Les autorités géorgiennes ont annoncé mercredi 1er mai l'arrestation de 63 manifestants pro-européens lors d'un rassemblement nocturne, violemment réprimé par la police, contre un projet de loi sur "l'influence étrangère" que ses détracteurs jugent similaire à une législation russe utilisée contre l'opposition.
Le pays du Caucase est en proie à des manifestations antigouvernementales depuis le 9 avril, après que le parti au pouvoir, le Rêve géorgien, a réintroduit ce projet de loi vu comme contraire aux aspirations de Tbilissi à rejoindre l'Union européenne (UE).
"Actes de vandalisme"Dans la nuit de mardi à mercredi, des policiers masqués ont fait usage de gaz lacrymogène et de balles en caoutchouc pour disperser les manifestants, a constaté un journaliste de l’AFP. Plusieurs journalistes ont été pris pour cible, notamment un photographe de l’AFP, frappé à coups de matraque alors qu’il était clairement identifié comme reporter. Le député Levan Khabeishvili, président du principal parti d’opposition, a, lui aussi, été violemment battu et a dû recevoir des soins. Les chaînes de télévision locales ont diffusé des images montrant son visage tuméfié.
Le ministère de l'Intérieur a assuré que les policiers avaient usé de la force de façon "légitime" car la manifestation était "devenue violente". Les protestataires avaient bloqué la circulation devant le Parlement sur la principale artère de Tbilissi, ainsi que sur plusieurs autres axes importants. 63 personnes ont été interpellées pour avoir "désobéi à la police" et commis des actes de vandalisme.
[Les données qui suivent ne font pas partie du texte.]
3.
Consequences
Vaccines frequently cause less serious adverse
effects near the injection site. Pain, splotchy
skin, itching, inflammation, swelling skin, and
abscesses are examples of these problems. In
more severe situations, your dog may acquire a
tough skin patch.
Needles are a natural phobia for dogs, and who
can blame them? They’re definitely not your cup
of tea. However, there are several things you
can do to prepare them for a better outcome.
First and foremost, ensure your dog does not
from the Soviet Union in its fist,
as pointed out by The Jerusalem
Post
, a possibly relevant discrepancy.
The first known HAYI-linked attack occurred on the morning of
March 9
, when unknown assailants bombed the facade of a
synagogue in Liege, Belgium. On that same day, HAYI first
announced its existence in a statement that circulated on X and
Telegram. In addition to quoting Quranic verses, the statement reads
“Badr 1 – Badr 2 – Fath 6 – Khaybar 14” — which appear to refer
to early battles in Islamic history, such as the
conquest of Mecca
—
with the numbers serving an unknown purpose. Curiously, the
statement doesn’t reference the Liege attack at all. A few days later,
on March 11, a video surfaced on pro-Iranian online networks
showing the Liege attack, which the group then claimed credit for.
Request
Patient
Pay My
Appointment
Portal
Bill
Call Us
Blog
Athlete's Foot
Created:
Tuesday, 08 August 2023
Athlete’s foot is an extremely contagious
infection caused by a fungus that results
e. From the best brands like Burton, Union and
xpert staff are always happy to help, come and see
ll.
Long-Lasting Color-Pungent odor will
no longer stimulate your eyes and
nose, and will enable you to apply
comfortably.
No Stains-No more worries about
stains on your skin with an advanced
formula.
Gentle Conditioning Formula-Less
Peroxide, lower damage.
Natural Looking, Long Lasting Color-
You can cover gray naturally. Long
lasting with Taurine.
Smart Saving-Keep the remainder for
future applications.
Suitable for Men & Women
Le Défenseur des droits géorgien, Levan Iosseliani, a demandé l'ouverture d'une enquête sur l'utilisation d'une "force disproportionnée" contre les manifestants et les journalistes.
Ramener la Géorgie dans l'orbite russeMardi 30 avril, les députés géorgiens ont débattu en deuxième lecture du projet de loi que le parti au pouvoir espère faire voter d'ici à la mi-mai. Le texte doit faire l'objet de trois lectures au Parlement et être ratifié par la présidence. La présidente géorgienne devrait opposer son veto, mais le parti au pouvoir dispose d'un nombre de sièges au Parlement suffisant pour passer outre.
Selon ses détracteurs, le projet imite la loi russe sur les "agents de l'étranger", qui est utilisée pour étouffer les voix dissidentes. Au printemps 2023, le parti au pouvoir avait dû renoncer à une première tentative de faire adopter la loi, après des protestations massives. Plusieurs gouvernements géorgiens ont cherché à rapprocher la Géorgie des Occidentaux, mais l'actuel parti au pouvoir a été accusé de vouloir ramener cette ex-république soviétique dans l'orbite de la Russie.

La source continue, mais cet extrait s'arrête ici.